八代
Yatsushiro, Kumamoto


八代は熊本県南部の有明海に面した街です。
江戸時代には、八代城が置かれていました。
薩摩藩への抑えとして肥後藩では熊本城との
一国二城が許されていたようです。

明治以降は八代港が整備された事で
工業都市として発展しています。

2011年5月に、八代城を訪れた際に
市内も史跡も立ち寄ってみました。

八代城の登城記はこちらです。

八代城本丸跡の北側に松井神社があります。
八代城の城代だった松井氏を祀る神社で
1881年(明治14年)に建立されています。

神社の境内にある臥竜梅です。
草の緑に紛れて見難いですが、細川忠興が
八代に居住した際に、植えたと伝えられています。


撮影: 2011年5月

丁度、キショウブが綺麗に咲いていました。

松井神社の小さな本殿です。
祭神は松井氏初代で、肥後細川家の
筆頭家老だった松井康之、二代・興長です。

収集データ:
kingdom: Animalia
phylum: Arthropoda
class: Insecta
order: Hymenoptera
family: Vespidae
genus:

● 練習問題:
**a.** 本文の「八代は熊本県南部の有明海に面した街です。」から「八代城本丸跡の北側に松井神社があります。」までを、「八代港」を「八代の港」に置き換えて書き直してください。
**b.** 次の(i)〜(iii)は本文の内容と合っていますか。それぞれ「はい」か「いいえ」で答え、根拠となる本文の語句をそのまま引用してください。
(i) 松井神社は八代城本丸跡の南側にある。
(ii) 松井神社は1881年に建立された。
(iii) 神社の境内の臥竜梅は松井康之が植えたと伝えられている。
一覧はここでは使いません。

● 解答:
**a.**
八代は熊本県南部の有明海に面した街です。
江戸時代には、八代城が置かれていました。
薩摩藩への抑えとして肥後藩では熊本城との
一国二城が許されていたようです。

明治以降は八代の港が整備された事で
工業都市として発展しています。

2011年5月に、八代城を訪れた際に
市内も史跡も立ち寄ってみました。

八代城の登城記はこちらです。

八代城本丸跡の北側に松井神社があります。

**b.**
(i) いいえ。「八代城本丸跡の北側に松井神社があります。」
(ii) はい。「1881年(明治14年)に建立されています。」
(iii) いいえ。「細川忠興が八代に居住した際に、植えたと伝えられています。」